** Opening INFORMATION SUPPLIED block **

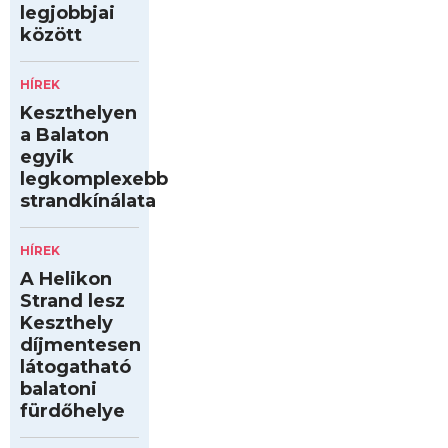
legjobbjai
között
HÍREK
Keszthelyen
a Balaton
egyik
legkomplexebb
strandkínálata
HÍREK
A Helikon
Strand lesz
Keszthely
díjmentesen
látogatható
balatoni
fürdőhelye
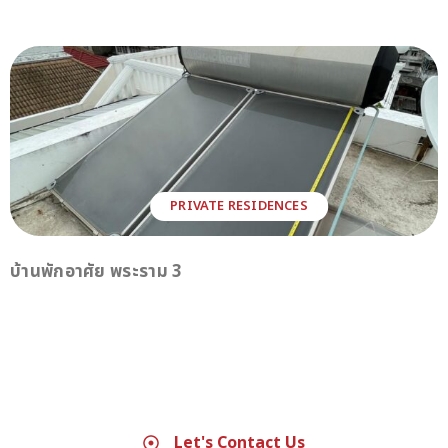
PRIVATE RESIDENCES
บ้านพักอาศัย พระราม 3
Let's Contact Us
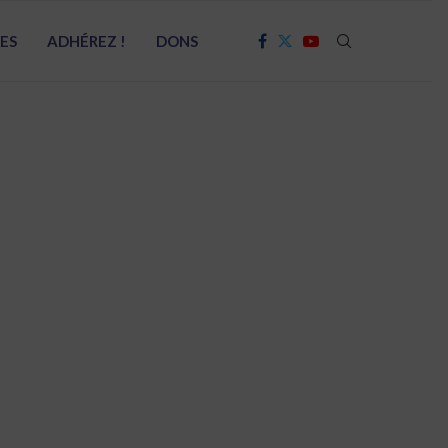
RES
ADHÉREZ !
DONS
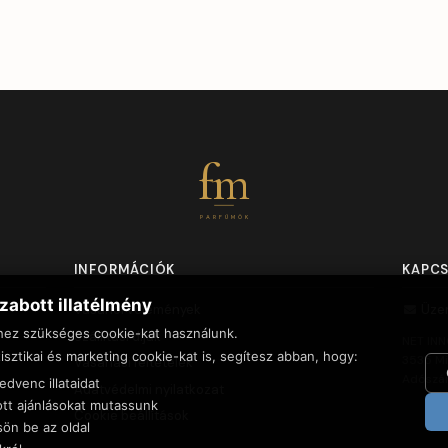
fm
PARFÜMÖK
INFORMÁCIÓK
KAPC
zabott illatélmény
Vásárlói vélemények
Üze
hez szükséges cookie-kat használunk.
Szállítási díjak
NET INN
isztikai és marketing cookie-kat is, segítesz abban, hogy:
3535 Mi
Vásárlási feltételek
Adószá
dvenc illataidat
Adatvédelmi nyilatkozat
tt ajánlásokat mutassunk
Cookie beállítások
sön be az oldal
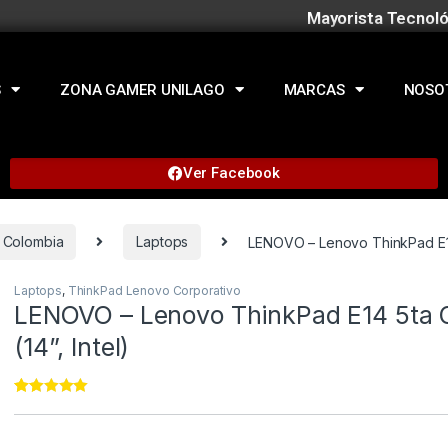
Mayorista Tecnoló
S
ZONA GAMER UNILAGO
MARCAS
NOSO
Ver Facebook
 Colombia
Laptops
LENOVO – Lenovo ThinkPad E14 
Laptops
,
ThinkPad Lenovo Corporativo
LENOVO – Lenovo ThinkPad E14 5ta 
(14”, Intel)
Rated
133
4.94
out of 5
based on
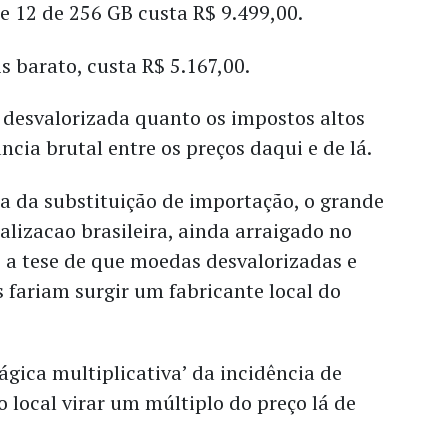
e 12 de 256 GB custa R$ 9.499,00.
s barato, custa R$ 5.167,00.
desvalorizada quanto os impostos altos
ncia brutal entre os preços daqui e de lá.
a da substituição de importação, o grande
lizacao brasileira, ainda arraigado no
 a tese de que moedas desvalorizadas e
 fariam surgir um fabricante local do
ágica multiplicativa’ da incidência de
o local virar um múltiplo do preço lá de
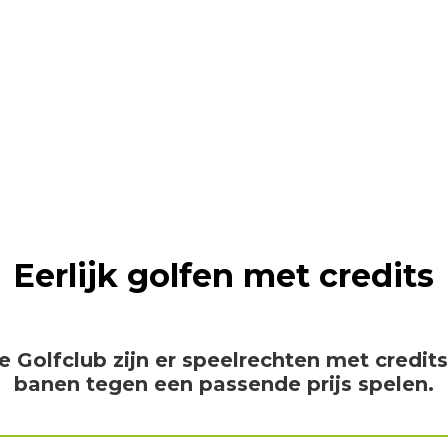
at zijn credit
Eerlijk golfen met credits
 Golfclub zijn er speelrechten met credits
banen tegen een passende prijs spelen.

** Closing INFORMATION SUPPLIED block **

> [ACTION ITEM]: Produce the entries above once more, exactly as given, with each picture left out.

> [SOLUTION TO THIS PROBLEM]:
legjobbjai
között
HÍREK
Keszthelyen
a Balaton
egyik
legkomplexebb
strandkínálata
HÍREK
A Helikon
Strand lesz
Keszthely
díjmentesen
látogatható
balatoni
fürdőhelye
PRIVATE RESIDENCES
บ้านพักอาศัย พระราม 3
Let's Contact Us
RES
ADHÉREZ !
DONS
fm
PARFÜMÖK
INFORMÁCIÓK
KAPC
zabott illatélmény
Vásárlói vélemények
Üze
hez szükséges cookie-kat használunk.
Szállítási díjak
NET INN
isztikai és marketing cookie-kat is, segítesz abban, hogy:
3535 Mi
Vásárlási feltételek
Adószá
dvenc illataidat
Adatvédelmi nyilatkozat
tt ajánlásokat mutassunk
Cookie beállítások
sön be az oldal
Mayorista Tecnoló
S
ZONA GAMER UNILAGO
MARCAS
NOSO
Ver Facebook
 Colombia
Laptops
LENOVO – Lenovo ThinkPad E14 
Laptops
,
ThinkPad Lenovo Corporativo
LENOVO – Lenovo ThinkPad E14 5ta 
(14”, Intel)
Rated
133
4.94
out of 5
based on
e 12 de 256 GB custa R$ 9.499,00.
s barato, custa R$ 5.167,00.
desvalorizada quanto os impostos altos
ncia brutal entre os preços daqui e de lá.
a da substituição de importação, o grande
lizacao brasileira, ainda arraigado no
 a tese de que moedas desvalorizadas e
 fariam surgir um fabricante local do
ágica multiplicativa’ da incidência de
o local virar um múltiplo do preço lá de
at zijn credit
Eerlijk golfen met credits
 Golfclub zijn er speelrechten met credits
banen tegen een passende prijs spelen.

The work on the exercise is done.